Para maximizar el potencial del DM-10, es crucial elegir armas complementarias que cubran sus puntos débiles en combate cercano. Aquí hemos identificado tres subfusiles que combinan perfectamente con el DM-10.
La C9 es una elección estratégica al combinarse con el DM-10, gracias a su equilibrio en situaciones de combate corto y medio. Este subfusil full-auto destaca por su fiabilidad y capacidad de respuesta rápida en espacios estrechos. Proporciona una transición fluida desde el DM-10 al permitir enfrentar a enemigos que intenten acercarse demasiado. Aunque su daño no sea el más alto entre los subfusiles de la misma categoría, su equilibrio en movilidad y precisión la hacen una elección óptima para operadores que valoran la versatilidad. Así, la C9 compensa la menor cadencia de disparo del DM-10 con una velocidad mayor en el fuego rápido, permitiendo una cobertura integral en distintos escenarios de batalla.
La KSV es una elección sobresaliente para emparejar con el DM-10, gracias a su excelente movilidad y capacidad de daño consistente. Este subfusil es rápido de apuntar, lo que es esencial en combates cerrados donde la velocidad de reacción define al vencedor. Su retroceso casi imperceptible y su daño respetable complementan al DM-10, permitiendo a los jugadores controlar combates en ambientes donde la maniobrabilidad es clave. La KSV, por tanto, complementa perfectamente al DM-10 al permitir un cambio rápido de objetivos, manteniendo a raya a los adversarios más cercanos mientras se reserva el DM-10 para usos más estratégicos y distantes. Sin embargo, su efectividad disminuye a medida que se extiende la distancia, lo que refuerza la importancia del DM-10 en coberturas largas.

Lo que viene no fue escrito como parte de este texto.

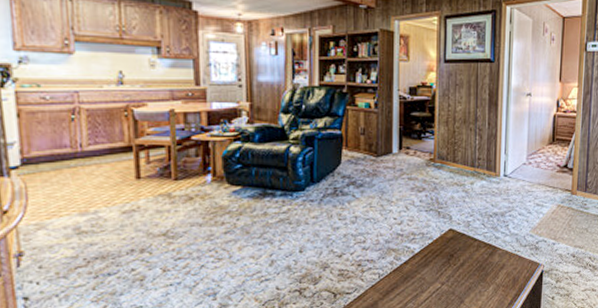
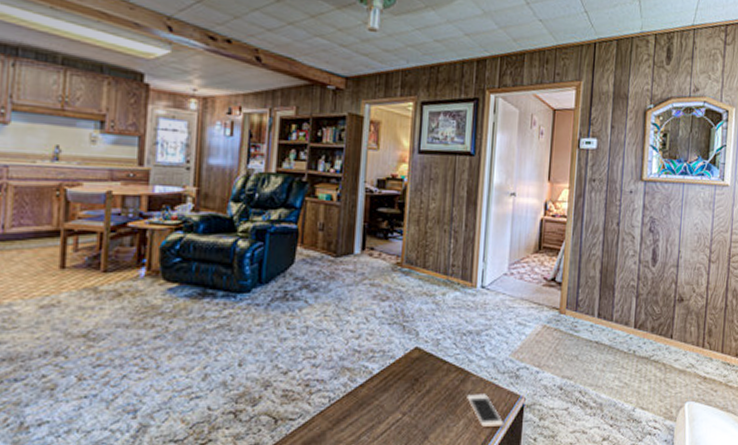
cell phone: none [495,264,527,291] -> present [467,394,504,427]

El PP-919 es conocido por su gran capacidad de munición, lo cual lo hace una adición táctica al DM-10. Enfrentamientos prolongados en los que se requiere mantener la presión sobre el enemigo son el ambiente natural para esta arma. Aunque su movilidad es ligeramente sacrificada, lo compensa plenamente con su capacidad de mantenerse en el combate sin necesidad de recargas frecuentes. Cuando se usa junto al DM-10, el PP-919 garantiza que las líneas de defensa no se vean interrumpidas por cambios de cargador, lo cual es crucial en asedios prolongados o en situaciones donde se trata de sobrepasar los puntos de estrangulamiento enemigos. Esta combinación ofrece un equilibrio entre mantener la presión y efectuar disparos precisos a enemigos molestos que puedan encontrarse a lo lejos.
El DM-10 sigue siendo una poderosa opción en el arsenal de BO6 Multiplayer, principalmente para combates a media y larga distancia. Sin embargo, para maximizar sus capacidades, es crucial elegir un arma complementaria que cubra sus debilidades en combates cercanos. La C9, KSV y PP-919 son opciones ideales que amplían el rango operativo del DM-10, permitiendo a los jugadores adaptarse a cualquier situación del campo de batalla.